Chile revê para baixo mortos pelo tremor
Novo cálculo aponta 316 vítimas em Maule, após cruzamento da lista de mortos com a de desaparecidos; economia deve crescer 1% em 2010
PREJUÍZO - Homem vistoria barris de vinho na Vinícola Santa Rita, em Santiago, que foi danificada pelo tremor: 125 mil litros perdidos
O terremoto de 8,8 graus na escala Richter que atingiu o Chile no sábado fez com que a economia do país ficasse "seriamente comprometida", segundo relatórios divulgados pelo governo.
Ainda ontem, a presidente Michelle Bachelet reduziu de 587 para 316 o número de mortos na região de Maule, seguno o jornal La Tercera. Em uma visita à cidade de Talca, ela disse que os desaparecidos na região foram inicialmente somados à lista de mortos. Segundo Bachelet, aparentemente foram dadas como mortas mais de 200 pessoas que participavam de uma celebração na Ilha Orrego, cujo paradeiro se desconhece. "Se houver menos mortos, melhor", disse. Antes da revisão, o número oficial de mortos era de 802 em todo o país. O governo também divulgou uma lista com os nomes de 279 das vítimas identificadas, decretou luto nacional de 3 dias e suspendeu a busca aos sobreviventes.
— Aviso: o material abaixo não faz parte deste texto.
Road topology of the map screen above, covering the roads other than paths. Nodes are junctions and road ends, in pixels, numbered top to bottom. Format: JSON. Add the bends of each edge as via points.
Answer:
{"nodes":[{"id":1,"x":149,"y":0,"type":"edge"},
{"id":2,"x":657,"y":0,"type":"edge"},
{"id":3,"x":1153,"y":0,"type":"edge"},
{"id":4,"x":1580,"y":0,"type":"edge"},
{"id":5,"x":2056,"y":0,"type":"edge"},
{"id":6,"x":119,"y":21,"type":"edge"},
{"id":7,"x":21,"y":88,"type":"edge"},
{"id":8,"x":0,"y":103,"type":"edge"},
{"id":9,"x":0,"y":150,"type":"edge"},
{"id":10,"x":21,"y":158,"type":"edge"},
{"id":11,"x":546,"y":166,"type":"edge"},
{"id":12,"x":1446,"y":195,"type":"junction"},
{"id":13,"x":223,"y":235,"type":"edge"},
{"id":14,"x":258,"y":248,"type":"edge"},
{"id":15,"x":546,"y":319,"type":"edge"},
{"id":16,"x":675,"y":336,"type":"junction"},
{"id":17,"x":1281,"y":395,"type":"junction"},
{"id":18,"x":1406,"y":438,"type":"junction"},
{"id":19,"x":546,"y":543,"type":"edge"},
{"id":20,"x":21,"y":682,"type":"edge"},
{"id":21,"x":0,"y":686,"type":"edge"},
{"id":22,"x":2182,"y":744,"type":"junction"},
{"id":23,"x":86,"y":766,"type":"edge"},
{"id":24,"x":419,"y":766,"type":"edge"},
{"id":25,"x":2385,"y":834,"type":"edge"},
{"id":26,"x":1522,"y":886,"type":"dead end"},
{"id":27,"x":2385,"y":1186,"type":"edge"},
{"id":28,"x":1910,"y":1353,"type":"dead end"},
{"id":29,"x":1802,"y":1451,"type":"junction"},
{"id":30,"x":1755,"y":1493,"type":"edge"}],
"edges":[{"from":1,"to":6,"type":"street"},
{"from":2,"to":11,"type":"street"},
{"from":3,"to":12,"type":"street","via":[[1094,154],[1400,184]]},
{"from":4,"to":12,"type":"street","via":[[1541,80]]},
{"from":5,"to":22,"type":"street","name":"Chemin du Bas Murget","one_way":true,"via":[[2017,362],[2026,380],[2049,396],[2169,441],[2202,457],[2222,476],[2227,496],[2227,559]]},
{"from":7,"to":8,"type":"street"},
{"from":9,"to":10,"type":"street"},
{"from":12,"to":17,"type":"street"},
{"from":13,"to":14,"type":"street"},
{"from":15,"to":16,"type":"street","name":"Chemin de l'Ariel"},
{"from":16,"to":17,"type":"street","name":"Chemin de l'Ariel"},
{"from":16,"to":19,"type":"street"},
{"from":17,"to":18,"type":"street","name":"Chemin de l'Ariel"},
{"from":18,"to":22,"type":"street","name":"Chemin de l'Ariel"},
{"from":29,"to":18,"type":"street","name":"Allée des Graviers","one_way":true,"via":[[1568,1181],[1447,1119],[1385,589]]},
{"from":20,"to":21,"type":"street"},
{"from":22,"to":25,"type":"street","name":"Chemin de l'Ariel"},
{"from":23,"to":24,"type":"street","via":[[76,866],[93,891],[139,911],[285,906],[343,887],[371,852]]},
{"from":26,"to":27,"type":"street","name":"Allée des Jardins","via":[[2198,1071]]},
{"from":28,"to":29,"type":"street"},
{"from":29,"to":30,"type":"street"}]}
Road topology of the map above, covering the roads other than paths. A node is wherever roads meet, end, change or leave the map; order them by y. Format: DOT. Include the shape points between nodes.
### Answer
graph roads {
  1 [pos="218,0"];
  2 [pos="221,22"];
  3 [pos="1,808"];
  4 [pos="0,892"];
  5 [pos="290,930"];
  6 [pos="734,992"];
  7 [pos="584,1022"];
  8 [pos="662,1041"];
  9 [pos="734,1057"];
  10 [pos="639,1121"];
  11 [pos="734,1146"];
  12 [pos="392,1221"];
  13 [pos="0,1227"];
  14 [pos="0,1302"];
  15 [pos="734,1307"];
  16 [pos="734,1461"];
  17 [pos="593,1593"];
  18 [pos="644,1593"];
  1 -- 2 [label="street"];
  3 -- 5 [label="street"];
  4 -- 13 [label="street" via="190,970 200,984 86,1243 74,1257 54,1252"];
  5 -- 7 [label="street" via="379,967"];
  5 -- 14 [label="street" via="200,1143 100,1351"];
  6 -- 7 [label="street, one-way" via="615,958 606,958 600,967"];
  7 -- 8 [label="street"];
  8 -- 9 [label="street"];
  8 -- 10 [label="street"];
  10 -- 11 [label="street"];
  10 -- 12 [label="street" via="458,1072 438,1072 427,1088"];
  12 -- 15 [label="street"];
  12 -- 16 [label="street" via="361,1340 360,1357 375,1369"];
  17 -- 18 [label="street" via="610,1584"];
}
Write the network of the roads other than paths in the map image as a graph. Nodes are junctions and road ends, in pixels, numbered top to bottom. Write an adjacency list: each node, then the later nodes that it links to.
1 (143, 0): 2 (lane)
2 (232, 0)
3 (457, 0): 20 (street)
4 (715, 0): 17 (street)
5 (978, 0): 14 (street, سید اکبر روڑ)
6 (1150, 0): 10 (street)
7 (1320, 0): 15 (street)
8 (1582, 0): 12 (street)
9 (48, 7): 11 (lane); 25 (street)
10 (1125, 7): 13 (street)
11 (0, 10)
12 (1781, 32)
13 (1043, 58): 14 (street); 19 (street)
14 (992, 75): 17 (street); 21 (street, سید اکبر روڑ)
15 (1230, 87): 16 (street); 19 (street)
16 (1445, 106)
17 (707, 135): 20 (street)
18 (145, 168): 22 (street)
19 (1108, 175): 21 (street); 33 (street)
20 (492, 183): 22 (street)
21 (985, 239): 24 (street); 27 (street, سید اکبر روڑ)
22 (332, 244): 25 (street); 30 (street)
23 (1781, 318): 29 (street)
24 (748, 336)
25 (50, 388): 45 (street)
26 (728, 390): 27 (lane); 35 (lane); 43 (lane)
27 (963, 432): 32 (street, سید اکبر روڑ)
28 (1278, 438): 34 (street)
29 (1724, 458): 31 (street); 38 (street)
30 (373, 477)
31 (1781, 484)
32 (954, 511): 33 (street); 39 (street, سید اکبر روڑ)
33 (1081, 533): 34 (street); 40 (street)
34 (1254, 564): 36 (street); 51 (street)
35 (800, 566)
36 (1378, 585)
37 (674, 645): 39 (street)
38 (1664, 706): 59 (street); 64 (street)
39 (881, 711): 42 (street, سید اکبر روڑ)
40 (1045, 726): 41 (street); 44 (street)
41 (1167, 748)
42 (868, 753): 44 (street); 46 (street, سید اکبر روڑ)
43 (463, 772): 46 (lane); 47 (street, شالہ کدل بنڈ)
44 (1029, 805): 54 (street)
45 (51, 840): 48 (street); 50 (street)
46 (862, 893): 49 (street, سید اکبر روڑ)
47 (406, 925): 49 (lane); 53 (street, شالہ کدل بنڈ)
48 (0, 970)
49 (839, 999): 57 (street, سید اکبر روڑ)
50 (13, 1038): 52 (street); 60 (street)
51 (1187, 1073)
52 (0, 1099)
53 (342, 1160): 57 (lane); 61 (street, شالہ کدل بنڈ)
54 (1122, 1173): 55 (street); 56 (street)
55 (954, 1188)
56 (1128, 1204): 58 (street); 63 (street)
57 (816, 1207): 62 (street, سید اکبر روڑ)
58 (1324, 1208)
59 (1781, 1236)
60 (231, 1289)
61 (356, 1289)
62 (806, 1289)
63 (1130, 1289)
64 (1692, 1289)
O crescimento do país deve ser de 1% em 2010 - a previsão inicial era de 4% -, e a reconstrução pode levar de 3 a 4 anos. As duas regiões que foram mais durante atingidas pelo desastre - Biobío e Maule - respondem por 76% da atividade agroindustrial chilena. O setor entraria em março no período que corresponde ao pico de produção, que dura até junho e responde por 40% do lucro anual.
O terremoto e o tsunami que arrasaram com as duas regiões pegaram em cheio o período mais produtivo. Por outro lado, a construção civil espera aumentar em 10% as contratações. Atualmente, 600 mil trabalhadores atuam no setor, que responde por 6,8% do PIB.
As empresas produtoras de celulose - um dos principais produtos de exportação do Chile, com o minério de cobre e produtos agrícolas - estão perdendo 2% de sua produção anual por semana, o que equivale a deixar de produzir 90 mil toneladas de celulose a cada sete dias.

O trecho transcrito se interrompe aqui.